Work required. No pictures, please. Output the lines from the start of the data through the line that contains "(at 162.56 76.2)", both included, exactly as they stand.

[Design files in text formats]
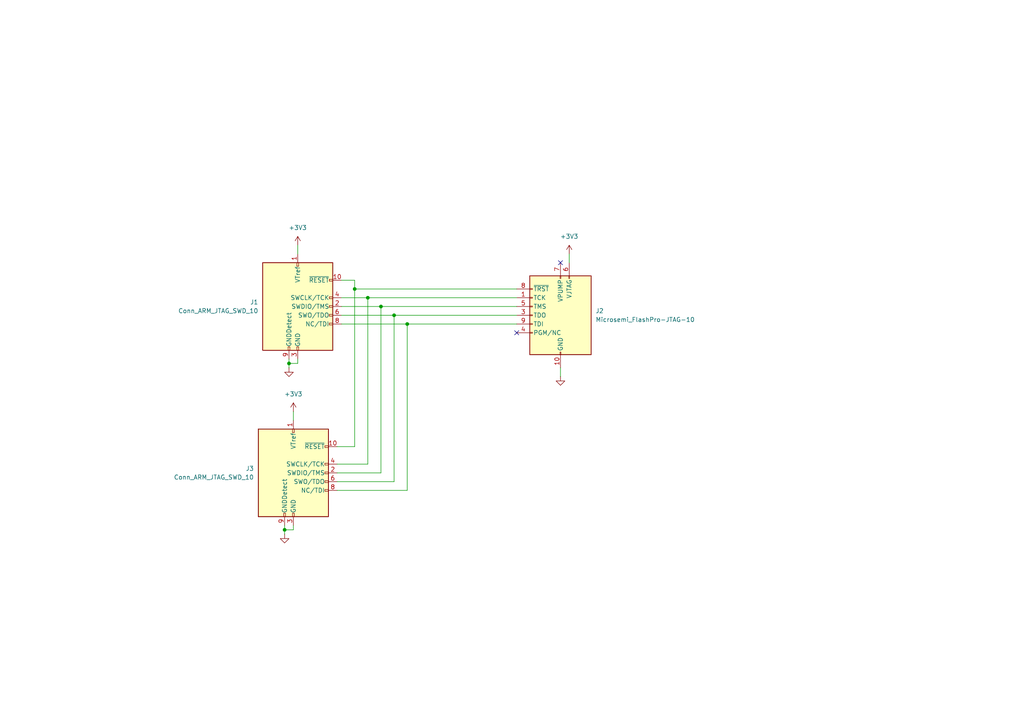
<source format=kicad_sch>
(kicad_sch
	(version 20231120)
	(generator "eeschema")
	(generator_version "8.0")
	(uuid "a992b883-9429-4055-9949-4f4400a03c27")
	(paper "A4")
	
	(junction
		(at 82.55 153.67)
		(diameter 0)
		(color 0 0 0 0)
		(uuid "0c5a15ea-d3ee-47bd-a568-92b474ea0608")
	)
	(junction
		(at 83.82 105.41)
		(diameter 0)
		(color 0 0 0 0)
		(uuid "1c51bbff-a7a8-42c6-9302-4d7e6b936f62")
	)
	(junction
		(at 114.3 91.44)
		(diameter 0)
		(color 0 0 0 0)
		(uuid "27e3ceb1-a0ac-4439-988f-3ba66b088de5")
	)
	(junction
		(at 106.68 86.36)
		(diameter 0)
		(color 0 0 0 0)
		(uuid "aa2413c6-5740-458d-b561-682c66331fbe")
	)
	(junction
		(at 118.11 93.98)
		(diameter 0)
		(color 0 0 0 0)
		(uuid "cc85d01e-bc5a-4dbc-8087-71ec075f2e67")
	)
	(junction
		(at 110.49 88.9)
		(diameter 0)
		(color 0 0 0 0)
		(uuid "d144d5a1-ea40-4cd7-a694-8a8b5d8bf9c5")
	)
	(junction
		(at 102.87 83.82)
		(diameter 0)
		(color 0 0 0 0)
		(uuid "d6f0d3b5-0f33-4889-9992-8f97ce2334e3")
	)
	(no_connect
		(at 149.86 96.52)
		(uuid "b2c179d2-7f96-41f1-a4b0-539540ada2c0")
	)
	(no_connect
		(at 162.56 76.2)
		(uuid "dacd57c7-f92c-4356-bbea-ffe59213f41c")
	)
	(wire
		(pts
			(xy 102.87 129.54) (xy 97.79 129.54)
		)
		(stroke
			(width 0)
			(type default)
		)
		(uuid "0593b998-9206-41a5-b0d7-34680c1a7bd9")
	)
	(wire
		(pts
			(xy 85.09 119.38) (xy 85.09 121.92)
		)
		(stroke
			(width 0)
			(type default)
		)
		(uuid "10b7edd7-a3a5-4151-8d26-fb4397888347")
	)
	(wire
		(pts
			(xy 118.11 93.98) (xy 149.86 93.98)
		)
		(stroke
			(width 0)
			(type default)
		)
		(uuid "198d0faf-d749-4e76-9d4c-42d229db9aa2")
	)
	(wire
		(pts
			(xy 165.1 73.66) (xy 165.1 76.2)
		)
		(stroke
			(width 0)
			(type default)
		)
		(uuid "23b84cb4-983c-47ea-9ec1-f2bc8622ff3a")
	)
	(wire
		(pts
			(xy 110.49 88.9) (xy 110.49 137.16)
		)
		(stroke
			(width 0)
			(type default)
		)
		(uuid "24c3abba-44b2-4817-841a-3e662c626288")
	)
	(wire
		(pts
			(xy 106.68 86.36) (xy 149.86 86.36)
		)
		(stroke
			(width 0)
			(type default)
		)
		(uuid "26256103-7a3d-48cf-b517-d742e6debf54")
	)
	(wire
		(pts
			(xy 162.56 106.68) (xy 162.56 109.22)
		)
		(stroke
			(width 0)
			(type default)
		)
		(uuid "2a5f8c2a-6390-48f7-8822-8cad2900ba25")
	)
	(wire
		(pts
			(xy 114.3 91.44) (xy 149.86 91.44)
		)
		(stroke
			(width 0)
			(type default)
		)
		(uuid "2c7509e5-2a9e-4847-9924-a6e54818f976")
	)
	(wire
		(pts
			(xy 99.06 91.44) (xy 114.3 91.44)
		)
		(stroke
			(width 0)
			(type default)
		)
		(uuid "30cd0690-ed69-4256-be26-859a380cee9d")
	)
	(wire
		(pts
			(xy 99.06 93.98) (xy 118.11 93.98)
		)
		(stroke
			(width 0)
			(type default)
		)
		(uuid "3245dd36-d0d4-409d-9a6b-d8aba0ba2f16")
	)
	(wire
		(pts
			(xy 106.68 134.62) (xy 97.79 134.62)
		)
		(stroke
			(width 0)
			(type default)
		)
		(uuid "341eaa17-021f-47b3-a67f-3c714a26f9f0")
	)
	(wire
		(pts
			(xy 110.49 137.16) (xy 97.79 137.16)
		)
		(stroke
			(width 0)
			(type default)
		)
		(uuid "456d2816-2de2-4857-b156-c201f28220ab")
	)
	(wire
		(pts
			(xy 149.86 83.82) (xy 102.87 83.82)
		)
		(stroke
			(width 0)
			(type default)
		)
		(uuid "45985338-8add-438d-9d84-614824a84756")
	)
	(wire
		(pts
			(xy 102.87 83.82) (xy 102.87 81.28)
		)
		(stroke
			(width 0)
			(type default)
		)
		(uuid "46756463-7de5-4069-991f-ac58d42ee225")
	)
	(wire
		(pts
			(xy 86.36 105.41) (xy 86.36 104.14)
		)
		(stroke
			(width 0)
			(type default)
		)
		(uuid "4ae756eb-442b-49d4-9ec2-e53c166dbb79")
	)
	(wire
		(pts
			(xy 99.06 88.9) (xy 110.49 88.9)
		)
		(stroke
			(width 0)
			(type default)
		)
		(uuid "56719ac8-fbbb-4afd-bf14-b135947e9fd9")
	)
	(wire
		(pts
			(xy 82.55 153.67) (xy 82.55 154.94)
		)
		(stroke
			(width 0)
			(type default)
		)
		(uuid "56da922a-ea73-4d9b-868f-d17e9e6fb0f4")
	)
	(wire
		(pts
			(xy 114.3 91.44) (xy 114.3 139.7)
		)
		(stroke
			(width 0)
			(type default)
		)
		(uuid "5754cdff-e4cf-4e53-ad85-3d7e68633a04")
	)
	(wire
		(pts
			(xy 102.87 81.28) (xy 99.06 81.28)
		)
		(stroke
			(width 0)
			(type default)
		)
		(uuid "60e38b7a-f027-4005-b740-7cb0bbed9454")
	)
	(wire
		(pts
			(xy 83.82 104.14) (xy 83.82 105.41)
		)
		(stroke
			(width 0)
			(type default)
		)
		(uuid "641ceeda-87d9-4401-b7ac-647b2187ffe4")
	)
	(wire
		(pts
			(xy 83.82 105.41) (xy 86.36 105.41)
		)
		(stroke
			(width 0)
			(type default)
		)
		(uuid "69ca13e0-b7de-420c-903f-1ac034b11e2f")
	)
	(wire
		(pts
			(xy 118.11 93.98) (xy 118.11 142.24)
		)
		(stroke
			(width 0)
			(type default)
		)
		(uuid "785f621f-6778-40e1-9862-650cdd16f252")
	)
	(wire
		(pts
			(xy 110.49 88.9) (xy 149.86 88.9)
		)
		(stroke
			(width 0)
			(type default)
		)
		(uuid "7b483173-cc61-4ce4-afbf-42a990cb419b")
	)
	(wire
		(pts
			(xy 118.11 142.24) (xy 97.79 142.24)
		)
		(stroke
			(width 0)
			(type default)
		)
		(uuid "7e1776e1-6a6c-49b7-921b-ecf5a394c4cb")
	)
	(wire
		(pts
			(xy 82.55 153.67) (xy 85.09 153.67)
		)
		(stroke
			(width 0)
			(type default)
		)
		(uuid "7e18be38-41f6-4f02-9aeb-16696f512aa6")
	)
	(wire
		(pts
			(xy 86.36 71.12) (xy 86.36 73.66)
		)
		(stroke
			(width 0)
			(type default)
		)
		(uuid "811b1341-348d-4b92-8201-3db1a14e2c2f")
	)
	(wire
		(pts
			(xy 106.68 86.36) (xy 106.68 134.62)
		)
		(stroke
			(width 0)
			(type default)
		)
		(uuid "9a4d7d64-3e87-405e-8fe1-46649c3a85f2")
	)
	(wire
		(pts
			(xy 82.55 152.4) (xy 82.55 153.67)
		)
		(stroke
			(width 0)
			(type default)
		)
		(uuid "a3722c77-7162-4381-b9e7-2ee2e9c2bc82")
	)
	(wire
		(pts
			(xy 114.3 139.7) (xy 97.79 139.7)
		)
		(stroke
			(width 0)
			(type default)
		)
		(uuid "abfe1ef6-be0e-4c5e-89a6-8adf8776825e")
	)
	(wire
		(pts
			(xy 102.87 83.82) (xy 102.87 129.54)
		)
		(stroke
			(width 0)
			(type default)
		)
		(uuid "c2f681dd-9c8f-4605-b163-9a700ef07ee2")
	)
	(wire
		(pts
			(xy 99.06 86.36) (xy 106.68 86.36)
		)
		(stroke
			(width 0)
			(type default)
		)
		(uuid "c3ba4440-ef39-4452-bde3-dd9a297ec89f")
	)
	(wire
		(pts
			(xy 85.09 153.67) (xy 85.09 152.4)
		)
		(stroke
			(width 0)
			(type default)
		)
		(uuid "cbb373d3-afda-4ab1-b41a-c6e529980383")
	)
	(wire
		(pts
			(xy 83.82 105.41) (xy 83.82 106.68)
		)
		(stroke
			(width 0)
			(type default)
		)
		(uuid "f533aff4-6b2b-456d-91c3-0253edba5915")
	)
	(symbol
		(lib_id "power:+3V3")
		(at 165.1 73.66 0)
		(unit 1)
		(exclude_from_sim no)
		(in_bom yes)
		(on_board yes)
		(dnp no)
		(fields_autoplaced yes)
		(uuid "024d21e6-4573-4778-a3cf-5914ffbc6525")
		(property "Reference" "#PWR03"
			(at 165.1 77.47 0)
			(effects
				(font
					(size 1.27 1.27)
				)
				(hide yes)
			)
		)
		(property "Value" "+3V3"
			(at 165.1 68.58 0)
			(effects
				(font
					(size 1.27 1.27)
				)
			)
		)
		(property "Footprint" ""
			(at 165.1 73.66 0)
			(effects
				(font
					(size 1.27 1.27)
				)
				(hide yes)
			)
		)
		(property "Datasheet" ""
			(at 165.1 73.66 0)
			(effects
				(font
					(size 1.27 1.27)
				)
				(hide yes)
			)
		)
		(property "Description" "Power symbol creates a global label with name \"+3V3\""
			(at 165.1 73.66 0)
			(effects
				(font
					(size 1.27 1.27)
				)
				(hide yes)
			)
		)
		(pin "1"
			(uuid "39cd78c6-0da2-4464-86fc-f05ed07e2e6c")
		)
		(instances
			(project ""
				(path "/a992b883-9429-4055-9949-4f4400a03c27"
					(reference "#PWR03")
					(unit 1)
				)
			)
		)
	)
	(symbol
		(lib_id "power:+3V3")
		(at 86.36 71.12 0)
		(unit 1)
		(exclude_from_sim no)
		(in_bom yes)
		(on_board yes)
		(dnp no)
		(fields_autoplaced yes)
		(uuid "1f941f9a-6816-4912-90f5-03d134419ebe")
		(property "Reference" "#PWR04"
			(at 86.36 74.93 0)
			(effects
				(font
					(size 1.27 1.27)
				)
				(hide yes)
			)
		)
		(property "Value" "+3V3"
			(at 86.36 66.04 0)
			(effects
				(font
					(size 1.27 1.27)
				)
			)
		)
		(property "Footprint" ""
			(at 86.36 71.12 0)
			(effects
				(font
					(size 1.27 1.27)
				)
				(hide yes)
			)
		)
		(property "Datasheet" ""
			(at 86.36 71.12 0)
			(effects
				(font
					(size 1.27 1.27)
				)
				(hide yes)
			)
		)
		(property "Description" "Power symbol creates a global label with name \"+3V3\""
			(at 86.36 71.12 0)
			(effects
				(font
					(size 1.27 1.27)
				)
				(hide yes)
			)
		)
		(pin "1"
			(uuid "057a55d9-910a-489e-8a71-b7200a497d3d")
		)
		(instances
			(project "JTAGAdapter"
				(path "/a992b883-9429-4055-9949-4f4400a03c27"
					(reference "#PWR04")
					(unit 1)
				)
			)
		)
	)
	(symbol
		(lib_id "Connector:Conn_ARM_JTAG_SWD_10")
		(at 85.09 137.16 0)
		(unit 1)
		(exclude_from_sim no)
		(in_bom yes)
		(on_board yes)
		(dnp no)
		(fields_autoplaced yes)
		(uuid "46150a4a-50f0-4608-bfcb-928d2ff1c3ff")
		(property "Reference" "J3"
			(at 73.66 135.8899 0)
			(effects
				(font
					(size 1.27 1.27)
				)
				(justify right)
			)
		)
		(property "Value" "Conn_ARM_JTAG_SWD_10"
			(at 73.66 138.4299 0)
			(effects
				(font
					(size 1.27 1.27)
				)
				(justify right)
			)
		)
		(property "Footprint" "Connector_PinHeader_1.27mm:PinHeader_2x05_P1.27mm_Vertical"
			(at 85.09 137.16 0)
			(effects
				(font
					(size 1.27 1.27)
				)
				(hide yes)
			)
		)
		(property "Datasheet" "http://infocenter.arm.com/help/topic/com.arm.doc.ddi0314h/DDI0314H_coresight_components_trm.pdf"
			(at 76.2 168.91 90)
			(effects
				(font
					(size 1.27 1.27)
				)
				(hide yes)
			)
		)
		(property "Description" "Cortex Debug Connector, standard ARM Cortex-M SWD and JTAG interface"
			(at 85.09 137.16 0)
			(effects
				(font
					(size 1.27 1.27)
				)
				(hide yes)
			)
		)
		(pin "3"
			(uuid "dbde0f55-e306-4e26-b301-f09c6e56280f")
		)
		(pin "2"
			(uuid "1793321f-2896-45a3-8bb3-16d8146a244f")
		)
		(pin "1"
			(uuid "e5ecfb30-48db-463d-9f05-b6fd794a74e4")
		)
		(pin "10"
			(uuid "637cee2c-6ebd-4b32-9a1e-cdd4408bcd03")
		)
		(pin "4"
			(uuid "892601af-ce5b-4f63-957d-7c7d05c39b83")
		)
		(pin "5"
			(uuid "c21ce074-8690-47bf-b9c1-946d82df974c")
		)
		(pin "6"
			(uuid "aed135bf-6566-4076-9120-f37a8c10fe56")
		)
		(pin "7"
			(uuid "c9510fdc-5bb5-4277-8fc2-3faefff643e8")
		)
		(pin "8"
			(uuid "059d9ee0-af5f-4596-8022-8c1e64a7f950")
		)
		(pin "9"
			(uuid "8d44540f-7a18-472e-917f-3b8599178a22")
		)
		(instances
			(project "JTAGAdapter"
				(path "/a992b883-9429-4055-9949-4f4400a03c27"
					(reference "J3")
					(unit 1)
				)
			)
		)
	)
	(symbol
		(lib_id "power:+3V3")
		(at 85.09 119.38 0)
		(unit 1)
		(exclude_from_sim no)
		(in_bom yes)
		(on_board yes)
		(dnp no)
		(fields_autoplaced yes)
		(uuid "4b4944fa-f67d-429b-a9ce-ba0c8f665264")
		(property "Reference" "#PWR05"
			(at 85.09 123.19 0)
			(effects
				(font
					(size 1.27 1.27)
				)
				(hide yes)
			)
		)
		(property "Value" "+3V3"
			(at 85.09 114.3 0)
			(effects
				(font
					(size 1.27 1.27)
				)
			)
		)
		(property "Footprint" ""
			(at 85.09 119.38 0)
			(effects
				(font
					(size 1.27 1.27)
				)
				(hide yes)
			)
		)
		(property "Datasheet" ""
			(at 85.09 119.38 0)
			(effects
				(font
					(size 1.27 1.27)
				)
				(hide yes)
			)
		)
		(property "Description" "Power symbol creates a global label with name \"+3V3\""
			(at 85.09 119.38 0)
			(effects
				(font
					(size 1.27 1.27)
				)
				(hide yes)
			)
		)
		(pin "1"
			(uuid "98c6cd5d-b0a8-483f-bfe6-ba150a9c4aba")
		)
		(instances
			(project "JTAGAdapter"
				(path "/a992b883-9429-4055-9949-4f4400a03c27"
					(reference "#PWR05")
					(unit 1)
				)
			)
		)
	)
	(symbol
		(lib_id "power:GND")
		(at 82.55 154.94 0)
		(unit 1)
		(exclude_from_sim no)
		(in_bom yes)
		(on_board yes)
		(dnp no)
		(fields_autoplaced yes)
		(uuid "5ce27052-7929-4d09-8796-2a6b28eedd7f")
		(property "Reference" "#PWR06"
			(at 82.55 161.29 0)
			(effects
				(font
					(size 1.27 1.27)
				)
				(hide yes)
			)
		)
		(property "Value" "GND"
			(at 82.55 160.02 0)
			(effects
				(font
					(size 1.27 1.27)
				)
				(hide yes)
			)
		)
		(property "Footprint" ""
			(at 82.55 154.94 0)
			(effects
				(font
					(size 1.27 1.27)
				)
				(hide yes)
			)
		)
		(property "Datasheet" ""
			(at 82.55 154.94 0)
			(effects
				(font
					(size 1.27 1.27)
				)
				(hide yes)
			)
		)
		(property "Description" "Power symbol creates a global label with name \"GND\" , ground"
			(at 82.55 154.94 0)
			(effects
				(font
					(size 1.27 1.27)
				)
				(hide yes)
			)
		)
		(pin "1"
			(uuid "0152e3c0-7819-42db-8551-4626f1f5fb68")
		)
		(instances
			(project "JTAGAdapter"
				(path "/a992b883-9429-4055-9949-4f4400a03c27"
					(reference "#PWR06")
					(unit 1)
				)
			)
		)
	)
	(symbol
		(lib_id "Connector:Microsemi_FlashPro-JTAG-10")
		(at 162.56 91.44 0)
		(mirror y)
		(unit 1)
		(exclude_from_sim no)
		(in_bom yes)
		(on_board yes)
		(dnp no)
		(uuid "6ca2a5f6-005c-4ecf-8afc-9dcbf668eb18")
		(property "Reference" "J2"
			(at 172.72 90.1699 0)
			(effects
				(font
					(size 1.27 1.27)
				)
				(justify right)
			)
		)
		(property "Value" "Microsemi_FlashPro-JTAG-10"
			(at 172.72 92.7099 0)
			(effects
				(font
					(size 1.27 1.27)
				)
				(justify right)
			)
		)
		(property "Footprint" "Connector_PinHeader_2.54mm:PinHeader_2x05_P2.54mm_Vertical"
			(at 166.37 87.63 90)
			(effects
				(font
					(size 1.27 1.27)
				)
				(hide yes)
			)
		)
		(property "Datasheet" "https://www.microsemi.com/document-portal/doc_view/129973-lpf-ac386-an"
			(at 194.945 105.41 0)
			(effects
				(font
					(size 1.27 1.27)
				)
				(hide yes)
			)
		)
		(property "Description" "ACTEL FLASH PRO 3/4, JTAG, IDC10 Pinheader Connector"
			(at 162.56 91.44 0)
			(effects
				(font
					(size 1.27 1.27)
				)
				(hide yes)
			)
		)
		(pin "3"
			(uuid "21eba4c3-0c1e-4d39-8cd6-28adbfd1ad28")
		)
		(pin "5"
			(uuid "ca7ccccd-3aa8-4e0f-9907-2cfb8a44ad56")
		)
		(pin "4"
			(uuid "144e7fa8-af3e-4335-bb6d-4a2e39bc33a4")
		)
		(pin "6"
			(uuid "6a75583b-fce6-4f43-a189-98fc9cb5b8ff")
		)
		(pin "7"
			(uuid "8aec3836-8d93-4703-861a-c2fa4eb367f7")
		)
		(pin "8"
			(uuid "0e84d4fa-7568-4a62-a8a6-cb22c6bdb618")
		)
		(pin "10"
			(uuid "88efc339-472e-4dd9-9d44-4dcf60e00e81")
		)
		(pin "9"
			(uuid "de437025-ce43-46b8-b83a-9c90fadfad55")
		)
		(pin "2"
			(uuid "598ddb29-3d75-48cd-81e0-a47f1a38cd89")
		)
		(pin "1"
			(uuid "b75afce3-b54c-468e-84e7-16376ae8e258")
		)
		(instances
			(project ""
				(path "/a992b883-9429-4055-9949-4f4400a03c27"
					(reference "J2")
					(unit 1)
				)
			)
		)
	)
	(symbol
		(lib_id "power:GND")
		(at 162.56 109.22 0)
		(unit 1)
		(exclude_from_sim no)
		(in_bom yes)
		(on_board yes)
		(dnp no)
		(fields_autoplaced yes)
		(uuid "be41d5ac-4ba4-4ef5-83eb-5f8133cba13c")
		(property "Reference" "#PWR01"
			(at 162.56 115.57 0)
			(effects
				(font
					(size 1.27 1.27)
				)
				(hide yes)
			)
		)
		(property "Value" "GND"
			(at 162.56 114.3 0)
			(effects
				(font
					(size 1.27 1.27)
				)
				(hide yes)
			)
		)
		(property "Footprint" ""
			(at 162.56 109.22 0)
			(effects
				(font
					(size 1.27 1.27)
				)
				(hide yes)
			)
		)
		(property "Datasheet" ""
			(at 162.56 109.22 0)
			(effects
				(font
					(size 1.27 1.27)
				)
				(hide yes)
			)
		)
		(property "Description" "Power symbol creates a global label with name \"GND\" , ground"
			(at 162.56 109.22 0)
			(effects
				(font
					(size 1.27 1.27)
				)
				(hide yes)
			)
		)
		(pin "1"
			(uuid "20e3a12e-6999-403d-bfbb-ddedd65712cb")
		)
		(instances
			(project ""
				(path "/a992b883-9429-4055-9949-4f4400a03c27"
					(reference "#PWR01")
					(unit 1)
				)
			)
		)
	)
	(symbol
		(lib_id "power:GND")
		(at 83.82 106.68 0)
		(unit 1)
		(exclude_from_sim no)
		(in_bom yes)
		(on_board yes)
		(dnp no)
		(fields_autoplaced yes)
		(uuid "be52fae4-bf41-4cb0-a26c-fc0cb9876cde")
		(property "Reference" "#PWR02"
			(at 83.82 113.03 0)
			(effects
				(font
					(size 1.27 1.27)
				)
				(hide yes)
			)
		)
		(property "Value" "GND"
			(at 83.82 111.76 0)
			(effects
				(font
					(size 1.27 1.27)
				)
				(hide yes)
			)
		)
		(property "Footprint" ""
			(at 83.82 106.68 0)
			(effects
				(font
					(size 1.27 1.27)
				)
				(hide yes)
			)
		)
		(property "Datasheet" ""
			(at 83.82 106.68 0)
			(effects
				(font
					(size 1.27 1.27)
				)
				(hide yes)
			)
		)
		(property "Description" "Power symbol creates a global label with name \"GND\" , ground"
			(at 83.82 106.68 0)
			(effects
				(font
					(size 1.27 1.27)
				)
				(hide yes)
			)
		)
		(pin "1"
			(uuid "c59589e0-ea7d-47b9-b57e-56bb7857a2d7")
		)
		(instances
			(project "JTAGAdapter"
				(path "/a992b883-9429-4055-9949-4f4400a03c27"
					(reference "#PWR02")
					(unit 1)
				)
			)
		)
	)
	(symbol
		(lib_id "Connector:Conn_ARM_JTAG_SWD_10")
		(at 86.36 88.9 0)
		(unit 1)
		(exclude_from_sim no)
		(in_bom yes)
		(on_board yes)
		(dnp no)
		(fields_autoplaced yes)
		(uuid "e16559eb-b73b-40ec-82bc-371fd8bd8601")
		(property "Reference" "J1"
			(at 74.93 87.6299 0)
			(effects
				(font
					(size 1.27 1.27)
				)
				(justify right)
			)
		)
		(property "Value" "Conn_ARM_JTAG_SWD_10"
			(at 74.93 90.1699 0)
			(effects
				(font
					(size 1.27 1.27)
				)
				(justify right)
			)
		)
		(property "Footprint" "Connector_PinHeader_2.54mm:PinHeader_2x05_P2.54mm_Vertical"
			(at 86.36 88.9 0)
			(effects
				(font
					(size 1.27 1.27)
				)
				(hide yes)
			)
		)
		(property "Datasheet" "http://infocenter.arm.com/help/topic/com.arm.doc.ddi0314h/DDI0314H_coresight_components_trm.pdf"
			(at 77.47 120.65 90)
			(effects
				(font
					(size 1.27 1.27)
				)
				(hide yes)
			)
		)
		(property "Description" "Cortex Debug Connector, standard ARM Cortex-M SWD and JTAG interface"
			(at 86.36 88.9 0)
			(effects
				(font
					(size 1.27 1.27)
				)
				(hide yes)
			)
		)
		(pin "3"
			(uuid "0aee7545-e859-42bb-8d67-0a631df0113d")
		)
		(pin "2"
			(uuid "5d200503-b94d-4dba-8bcd-2ee6dd029e3f")
		)
		(pin "1"
			(uuid "95dab381-4d38-45ab-af2d-fb9882cb26e5")
		)
		(pin "10"
			(uuid "47ec9a9a-39b2-42a7-ab7e-662c5696fd82")
		)
		(pin "4"
			(uuid "a55b83c0-28fa-4e03-bfe1-090aae3c4e39")
		)
		(pin "5"
			(uuid "f2f32eb8-51a6-4d05-8137-418ab3acbede")
		)
		(pin "6"
			(uuid "b448bed5-cb59-467b-9508-f37cd94ef4e7")
		)
		(pin "7"
			(uuid "81e65af5-1fed-4c13-be03-89acae01970a")
		)
		(pin "8"
			(uuid "79ddd69d-ee76-4b3b-9238-d5bc9f9fc074")
		)
		(pin "9"
			(uuid "4fac51d8-ff2f-426d-84a2-ec8212324f7f")
		)
		(instances
			(project ""
				(path "/a992b883-9429-4055-9949-4f4400a03c27"
					(reference "J1")
					(unit 1)
				)
			)
		)
	)
	(sheet_instances
		(path "/"
			(page "1")
		)
	)
)

</source>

Your response.
<source format=kicad_sch>
(kicad_sch
	(version 20231120)
	(generator "eeschema")
	(generator_version "8.0")
	(uuid "a992b883-9429-4055-9949-4f4400a03c27")
	(paper "A4")
	
	(junction
		(at 82.55 153.67)
		(diameter 0)
		(color 0 0 0 0)
		(uuid "0c5a15ea-d3ee-47bd-a568-92b474ea0608")
	)
	(junction
		(at 83.82 105.41)
		(diameter 0)
		(color 0 0 0 0)
		(uuid "1c51bbff-a7a8-42c6-9302-4d7e6b936f62")
	)
	(junction
		(at 114.3 91.44)
		(diameter 0)
		(color 0 0 0 0)
		(uuid "27e3ceb1-a0ac-4439-988f-3ba66b088de5")
	)
	(junction
		(at 106.68 86.36)
		(diameter 0)
		(color 0 0 0 0)
		(uuid "aa2413c6-5740-458d-b561-682c66331fbe")
	)
	(junction
		(at 118.11 93.98)
		(diameter 0)
		(color 0 0 0 0)
		(uuid "cc85d01e-bc5a-4dbc-8087-71ec075f2e67")
	)
	(junction
		(at 110.49 88.9)
		(diameter 0)
		(color 0 0 0 0)
		(uuid "d144d5a1-ea40-4cd7-a694-8a8b5d8bf9c5")
	)
	(junction
		(at 102.87 83.82)
		(diameter 0)
		(color 0 0 0 0)
		(uuid "d6f0d3b5-0f33-4889-9992-8f97ce2334e3")
	)
	(no_connect
		(at 149.86 96.52)
		(uuid "b2c179d2-7f96-41f1-a4b0-539540ada2c0")
	)
	(no_connect
		(at 162.56 76.2)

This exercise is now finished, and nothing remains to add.